Specifies the field dominance, or the order in which the two interlaced fields of each frame are drawn.

Display Format (video)

Specifies the way time appears throughout the project. The time display options correspond to standards for editing video and motion‑picture film. For DV NTSC video, choose 30-fps Drop‑Frame Timecode. For DV PAL video, choose 25-fps Timecode.

Title Safe Area

Specifies the frame edge area to mark as a safe zone for titles, so that titles aren’t cut off by TVs that zoom the picture. A rectangle with crosshairs marks the title‑safe zone when you click the Safe Zones button in the monitor. Titles require a wider safe zone than action.

Action Safe Area

Specifies the frame edge area to mark as a safe zone for action so that TVs that zoom the picture do not exclude the action. A rectangle marks the action‑safe zone when you click the Safe Zones button in the monitor.

Sample Rate

Identifies the audio sample rate for the project preset. In general, higher rates provide better audio quality in projects, but they require more disk space and processing. Record audio at a high‑quality sample rate, and capture audio at the rate at which it was recorded.

Display Format (audio)

Specifies whether audio time display is measured by using audio samples or milliseconds. By default, time is displayed in audio samples. However, you can display time in milliseconds for sample‑level precision when you are editing audio.

Capture settings

Capture settings (Edit > Project Settings > Capture) control how video and audio are transferred directly from a deck. (Other Project Settingspanels do not affect capturing.)

Video Rendering settings

Video Rendering settings control the picture quality, compression settings, and color depth that Premiere Elements uses when you play video from the Expert view timeline.
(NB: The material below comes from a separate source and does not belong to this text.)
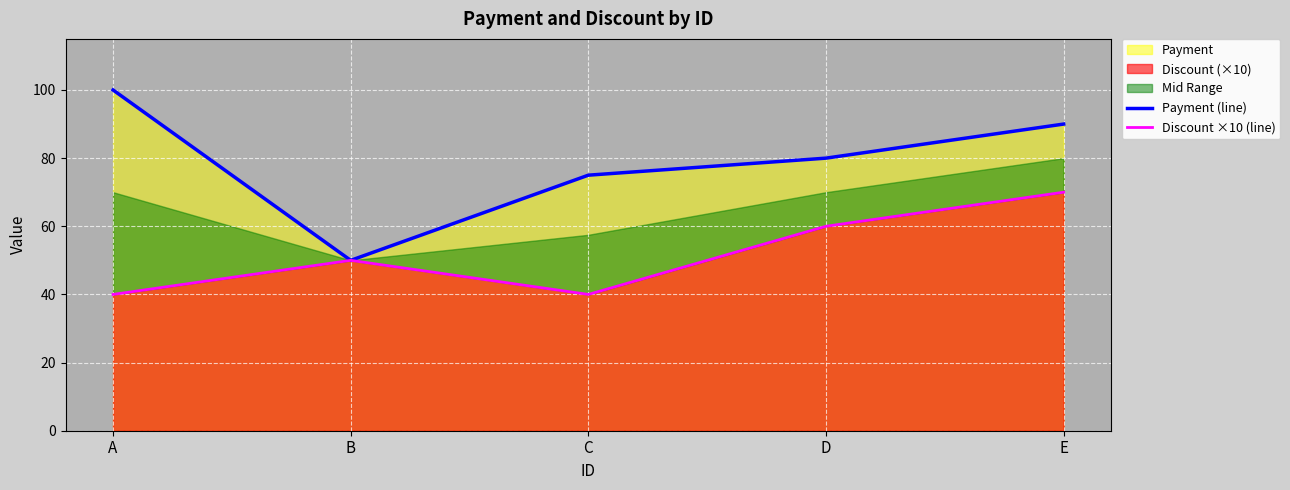

What is the maximum value for Payment (line)?

100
To access Video Rendering settings, choose Edit > Project Settings > Video Render. These settings include the following options:

Maximum Bit Depth

Allows Premiere Elements to use up to 32‑bit processing, even if the project uses a lower bit depth. Selecting this option increases precision but decreases performance.

File Format

Specifies the format of the preview video.
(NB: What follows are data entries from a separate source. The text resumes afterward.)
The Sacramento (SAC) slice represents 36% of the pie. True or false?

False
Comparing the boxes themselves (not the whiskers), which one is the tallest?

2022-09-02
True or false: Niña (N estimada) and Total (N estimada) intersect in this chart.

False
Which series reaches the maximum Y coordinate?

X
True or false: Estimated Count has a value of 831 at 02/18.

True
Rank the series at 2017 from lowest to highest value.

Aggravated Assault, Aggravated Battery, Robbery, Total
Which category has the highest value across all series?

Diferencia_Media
Identifies the codec (compressor/decompressor) that Premiere Elements applies to generate movie previews. The project preset defines the codec. You cannot change it because it must conform to the DV standard.
Note: If you don’t apply effects to your clip or change its frame/time characteristics, Adobe Premiere Elements uses the clip’s original codec for playback. If your changes necessitate frame recalculation, Adobe Premiere Elements applies the codec identified here.


Optimize Stills

Select this option to use still images efficiently in projects. For example, you can use an image that has a duration of 2 seconds in a 30-fps project. Premiere Elements creates a 2‑second frame instead of 60 frames, each with a duration of 1/30 second. Deselect this option if projects encounter playback problems when displaying still images.